REQUIRED ACTION 1: In the text on bail reform in Dallas, rename "Texas Judicial Council" to "State Judicial Council" and give the passage again, starting with "Such changes should" and going on through "direction they're heading.".
━━ TEXT PASSAGE
Perhaps even bigger news: Dallas will begin using risk assessment to decide who gets released from jail: "Once at jail, anyone who is arrested will be screened for mental illness. The jail will send those results to judges to consider when setting bond. The county will also start using a risk assessment tool to arrive at an estimated level of danger and flight risk posed by each defendant."

According to the News, "Defendants' potential release from jail will hinge on mental health and public safety considerations, not just the criminal charges they face and a financial ability to pay bond." Further, "The county is doubling its pretrial staff from five to 10 in January to handle the expected increase in pretrial defendants they need to supervise in the community." Investing in pretrial service staff shows the county is serious. The open question: Will judges use pretrial services staff and abide by their recommendations?

Such changes should add to momentum for state-level bail reform when the 85th Texas Lege meets in January. Members from counties which have already shifted to a risk-assessment model should be less resistant to proposals that they do so from the Texas Judicial Council, which seems to be the direction they're heading.


thelawproject said...

This would be an "Arms length Transaction for me. Junk Science and Weaponized Law Enforcement
are a bad mix no matter how you present it.

Anonymous said...

Can I get a copy of your assessment tool and any guidelines you have? I am working at jail in Oklahoma.

Gritsforbreakfast said...

John, IMO the "junk science" term doesn't apply to risk assessments in the same way it does to forensics. They're not being presented to juries as the results of scientific analysis the way white-coated lab techs did on, say, hair or bite mark analysis. In a PRE-trial setting - as opposed to at sentencing, for example - I'm okay with their use because a) judges are already technically making risk assessments re: defendants except that b) really they just rely on bail schedules. If individualized risk assessments make them individually assess bail for each defendant on their own terms, that's a big improvement. Plus, even where risk assessment models have been alleged to produce disparate outcomes, the disparities were LESS than when judges do it. In a pretrial setting, I'm more sanguine about the use of these instruments than you are, certainly in Texas' specific context.

@10:15, check with the folks in Dallas. Also, the Laura and John Arnold Foundation may be a good resource for you.
━━━━
━━ RECORDED DATA
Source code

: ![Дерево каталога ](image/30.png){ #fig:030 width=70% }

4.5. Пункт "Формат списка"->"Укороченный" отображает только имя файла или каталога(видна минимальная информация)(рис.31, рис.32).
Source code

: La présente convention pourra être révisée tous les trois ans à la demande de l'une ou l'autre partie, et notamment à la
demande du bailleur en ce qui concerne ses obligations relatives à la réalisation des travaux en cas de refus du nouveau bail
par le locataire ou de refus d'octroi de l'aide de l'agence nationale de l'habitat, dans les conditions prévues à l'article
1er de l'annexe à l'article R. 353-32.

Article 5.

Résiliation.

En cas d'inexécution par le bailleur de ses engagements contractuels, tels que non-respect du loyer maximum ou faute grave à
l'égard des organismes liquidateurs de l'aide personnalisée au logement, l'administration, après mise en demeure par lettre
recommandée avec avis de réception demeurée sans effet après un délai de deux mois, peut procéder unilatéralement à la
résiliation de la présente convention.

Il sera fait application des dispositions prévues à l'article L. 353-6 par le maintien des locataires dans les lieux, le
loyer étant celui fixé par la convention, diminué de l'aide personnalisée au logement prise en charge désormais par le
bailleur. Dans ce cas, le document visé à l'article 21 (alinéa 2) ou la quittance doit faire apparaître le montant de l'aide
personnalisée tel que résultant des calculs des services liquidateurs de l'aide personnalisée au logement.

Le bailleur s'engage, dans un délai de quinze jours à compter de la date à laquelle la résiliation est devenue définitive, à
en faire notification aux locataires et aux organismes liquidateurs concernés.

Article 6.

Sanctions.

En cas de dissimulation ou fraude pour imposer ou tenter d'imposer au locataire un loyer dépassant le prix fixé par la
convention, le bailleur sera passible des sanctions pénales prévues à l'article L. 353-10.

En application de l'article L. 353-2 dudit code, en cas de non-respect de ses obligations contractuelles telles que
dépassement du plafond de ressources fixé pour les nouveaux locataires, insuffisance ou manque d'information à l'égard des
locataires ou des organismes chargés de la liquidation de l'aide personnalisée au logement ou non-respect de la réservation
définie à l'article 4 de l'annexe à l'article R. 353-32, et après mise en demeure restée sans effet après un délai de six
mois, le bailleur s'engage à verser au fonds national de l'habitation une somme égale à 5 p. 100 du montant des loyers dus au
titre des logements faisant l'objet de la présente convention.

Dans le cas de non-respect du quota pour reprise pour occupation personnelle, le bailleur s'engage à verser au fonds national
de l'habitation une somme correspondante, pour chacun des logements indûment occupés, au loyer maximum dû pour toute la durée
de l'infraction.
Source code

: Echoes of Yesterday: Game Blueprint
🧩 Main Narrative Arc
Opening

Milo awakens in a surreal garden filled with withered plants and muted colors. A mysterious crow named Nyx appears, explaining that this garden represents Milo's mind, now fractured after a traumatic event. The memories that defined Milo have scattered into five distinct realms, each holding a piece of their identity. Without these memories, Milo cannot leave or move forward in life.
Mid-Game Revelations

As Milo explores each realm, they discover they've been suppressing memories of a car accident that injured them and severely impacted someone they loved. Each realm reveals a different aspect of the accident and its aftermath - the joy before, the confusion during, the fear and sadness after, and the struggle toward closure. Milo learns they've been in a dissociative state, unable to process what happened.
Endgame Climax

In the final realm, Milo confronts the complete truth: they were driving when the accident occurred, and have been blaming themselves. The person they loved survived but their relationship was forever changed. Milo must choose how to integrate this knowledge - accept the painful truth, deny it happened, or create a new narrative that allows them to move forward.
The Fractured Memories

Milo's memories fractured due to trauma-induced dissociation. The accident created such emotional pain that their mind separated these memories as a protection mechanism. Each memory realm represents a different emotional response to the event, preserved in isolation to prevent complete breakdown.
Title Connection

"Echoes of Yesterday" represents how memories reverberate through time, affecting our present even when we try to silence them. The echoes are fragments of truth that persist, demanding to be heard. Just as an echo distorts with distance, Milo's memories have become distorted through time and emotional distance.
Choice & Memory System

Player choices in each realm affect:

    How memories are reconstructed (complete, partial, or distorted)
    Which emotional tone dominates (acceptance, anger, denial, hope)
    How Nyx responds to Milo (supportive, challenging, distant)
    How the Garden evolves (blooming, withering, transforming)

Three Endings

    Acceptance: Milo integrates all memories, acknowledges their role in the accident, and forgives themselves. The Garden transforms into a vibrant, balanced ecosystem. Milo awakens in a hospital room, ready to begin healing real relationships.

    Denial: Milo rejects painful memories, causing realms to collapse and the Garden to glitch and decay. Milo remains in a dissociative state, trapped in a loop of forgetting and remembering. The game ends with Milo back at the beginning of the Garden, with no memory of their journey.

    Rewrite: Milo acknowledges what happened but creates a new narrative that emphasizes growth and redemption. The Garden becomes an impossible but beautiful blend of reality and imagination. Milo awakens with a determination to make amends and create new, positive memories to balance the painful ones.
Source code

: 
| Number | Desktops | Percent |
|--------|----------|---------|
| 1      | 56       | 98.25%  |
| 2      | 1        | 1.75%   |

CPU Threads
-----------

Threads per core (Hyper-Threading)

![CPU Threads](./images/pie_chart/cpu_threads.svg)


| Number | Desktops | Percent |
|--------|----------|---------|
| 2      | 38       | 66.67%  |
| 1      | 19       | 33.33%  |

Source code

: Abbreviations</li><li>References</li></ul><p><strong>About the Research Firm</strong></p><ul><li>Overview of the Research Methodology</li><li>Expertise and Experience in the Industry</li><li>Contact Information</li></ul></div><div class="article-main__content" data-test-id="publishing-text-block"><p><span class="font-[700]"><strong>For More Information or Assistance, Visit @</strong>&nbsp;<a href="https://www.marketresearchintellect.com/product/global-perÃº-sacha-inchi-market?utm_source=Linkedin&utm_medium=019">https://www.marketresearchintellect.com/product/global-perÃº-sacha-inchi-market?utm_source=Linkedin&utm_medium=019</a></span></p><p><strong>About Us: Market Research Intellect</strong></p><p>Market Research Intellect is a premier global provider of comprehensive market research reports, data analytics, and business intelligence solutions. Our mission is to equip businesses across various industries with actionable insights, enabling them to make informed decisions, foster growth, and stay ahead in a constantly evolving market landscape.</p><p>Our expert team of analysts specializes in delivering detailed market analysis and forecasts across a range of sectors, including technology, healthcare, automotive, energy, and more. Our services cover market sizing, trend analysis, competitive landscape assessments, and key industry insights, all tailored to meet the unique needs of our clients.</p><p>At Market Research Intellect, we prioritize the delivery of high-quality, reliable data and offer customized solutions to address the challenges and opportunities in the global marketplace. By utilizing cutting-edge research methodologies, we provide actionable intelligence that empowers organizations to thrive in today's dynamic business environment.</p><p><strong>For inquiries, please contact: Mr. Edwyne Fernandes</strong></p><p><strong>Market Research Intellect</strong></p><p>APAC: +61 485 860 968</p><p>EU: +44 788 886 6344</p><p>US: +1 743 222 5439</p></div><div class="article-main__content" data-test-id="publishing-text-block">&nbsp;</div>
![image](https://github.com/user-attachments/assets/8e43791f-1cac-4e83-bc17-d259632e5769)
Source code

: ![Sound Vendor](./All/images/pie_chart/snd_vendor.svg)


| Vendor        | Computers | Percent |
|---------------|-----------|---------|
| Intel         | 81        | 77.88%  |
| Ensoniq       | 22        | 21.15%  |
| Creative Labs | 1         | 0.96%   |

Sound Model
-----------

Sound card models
━━━━
REQUIRED ACTION 2: From the entries, repeat word for word the lines starting with the line with "Three Endings" and going on through the line with "Acceptance: Milo integrates".

EXERCISE RESPONSE 1:
Such changes should add to momentum for state-level bail reform when the 85th Texas Lege meets in January. Members from counties which have already shifted to a risk-assessment model should be less resistant to proposals that they do so from the State Judicial Council, which seems to be the direction they're heading.

EXERCISE RESPONSE 2:
Three Endings

    Acceptance: Milo integrates all memories, acknowledges their role in the accident, and forgives themselves. The Garden transforms into a vibrant, balanced ecosystem. Milo awakens in a hospital room, ready to begin healing real relationships.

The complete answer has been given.